Exercise text |
^^^^^^^^
It's so stupid, e beliefs in this perfect little world everyone believes in, why do they, the world is awful, plain and simple, there's nothing good in it, hell, even I know I'm an awful person. I've tried liking every other girl I've seen, I've tried forcing myself to, I even tried hurting myself so I could use the pain as an incentive, but it still failed. I don't care how many other stupid girls there are, I don't care about college or it's stupid adventures, I won't love any other girl like I loved her, I'd end my own life to feel that rush again. I don't believe in any dream girl for me, if there is one, I hate her, if only out of spite, she'd be just another silly girl thinking she could win my affection, and I'd be an idiot practically taking pills to force myself to love her, love is such a pathetic lie, is it not. I especially hate Caucasian girls most of all, I despise them, they are so utterly shallow. I hate them for me being attracted to them, and I hate their stupid standards, always white and blonde.
I don't even know what to do, I don't even know why I asked this, I'm guessing for advice, I don't know, it doesn't matter, I can't even love anymore, there is no hope, go on, try to help me, I can't be helped.
^^^^^^^^
Material provided |
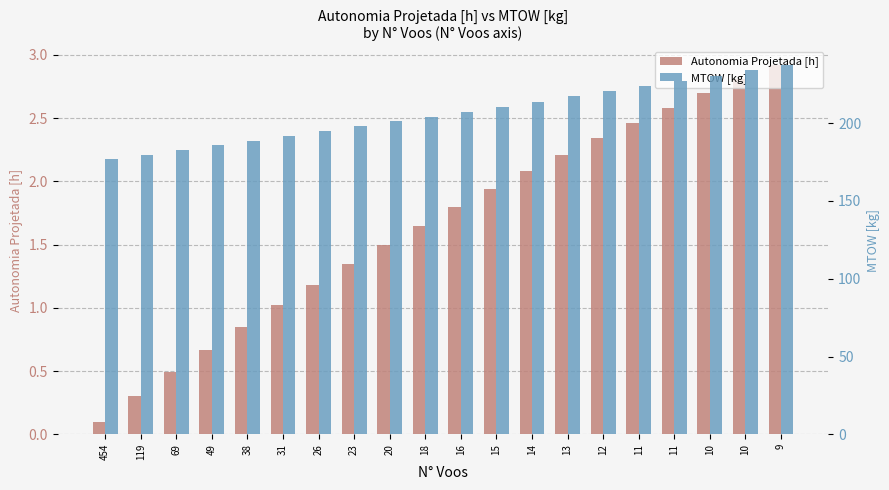

Reading left to right, transcribe all the data shown in this chart.

Autonomia Projetada [h]: 0.1	0.3	0.5	0.7	0.8	1.0	1.2	1.4	1.5	1.6	1.8	1.9	2.1	2.2	2.3	2.5	2.6	2.7	2.8	2.9
MTOW [kg]: 176.7	179.7	182.7	185.7	188.7	191.8	194.9	198.0	201.1	204.3	207.4	210.7	213.9	217.2	220.4	223.8	227.1	230.5	233.9	237.3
^^^^^^^^
Job 1 | In the post, what does the writer say they don't care about besides other girls?
Job 2 | Return the passage of the post starting with "I don't even know what" and going on through "can't be helped.".

Exercise answer 1 | College and its adventures.

Exercise answer 2 |
I don't even know what to do, I don't even know why I asked this, I'm guessing for advice, I don't know, it doesn't matter, I can't even love anymore, there is no hope, go on, try to help me, I can't be helped.